Instructions for the task: Please copy every line of the rows below character for character, leaving the pictures out.

Data excerpts:
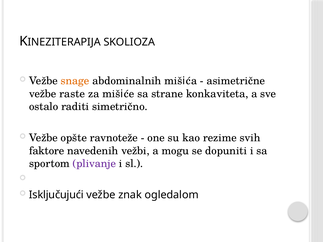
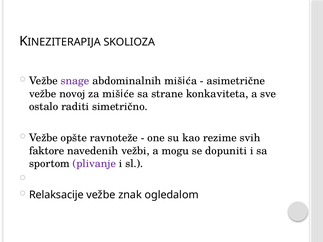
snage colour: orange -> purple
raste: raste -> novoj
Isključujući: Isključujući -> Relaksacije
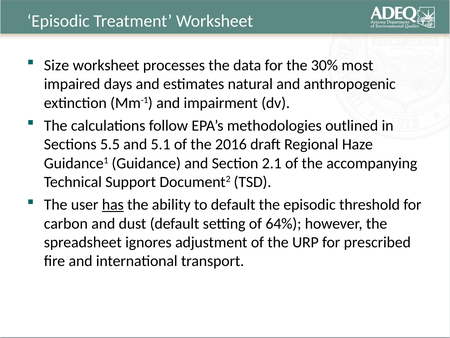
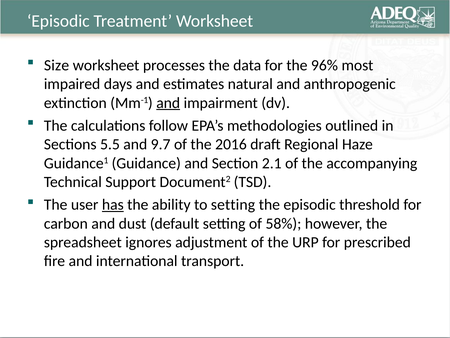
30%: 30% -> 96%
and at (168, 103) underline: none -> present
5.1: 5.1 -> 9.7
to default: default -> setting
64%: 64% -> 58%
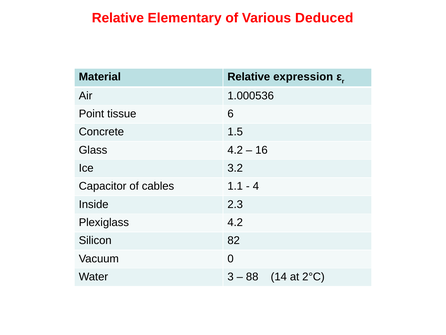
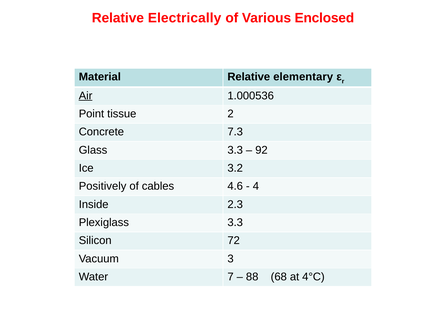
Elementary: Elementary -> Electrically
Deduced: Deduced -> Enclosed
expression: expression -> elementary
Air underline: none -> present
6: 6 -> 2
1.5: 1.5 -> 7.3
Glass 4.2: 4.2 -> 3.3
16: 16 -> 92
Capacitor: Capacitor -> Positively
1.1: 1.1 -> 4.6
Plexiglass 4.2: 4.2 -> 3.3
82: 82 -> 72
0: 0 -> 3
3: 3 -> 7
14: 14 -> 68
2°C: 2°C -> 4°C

Written reply:
snage colour: orange -> purple
raste: raste -> novoj
Isključujući: Isključujući -> Relaksacije
30%: 30% -> 96%
and at (168, 103) underline: none -> present
5.1: 5.1 -> 9.7
to default: default -> setting
64%: 64% -> 58%
Elementary: Elementary -> Electrically
Deduced: Deduced -> Enclosed
expression: expression -> elementary
Air underline: none -> present
6: 6 -> 2
1.5: 1.5 -> 7.3
Glass 4.2: 4.2 -> 3.3
16: 16 -> 92
Capacitor: Capacitor -> Positively
1.1: 1.1 -> 4.6
Plexiglass 4.2: 4.2 -> 3.3
82: 82 -> 72
0: 0 -> 3
3: 3 -> 7
14: 14 -> 68
2°C: 2°C -> 4°C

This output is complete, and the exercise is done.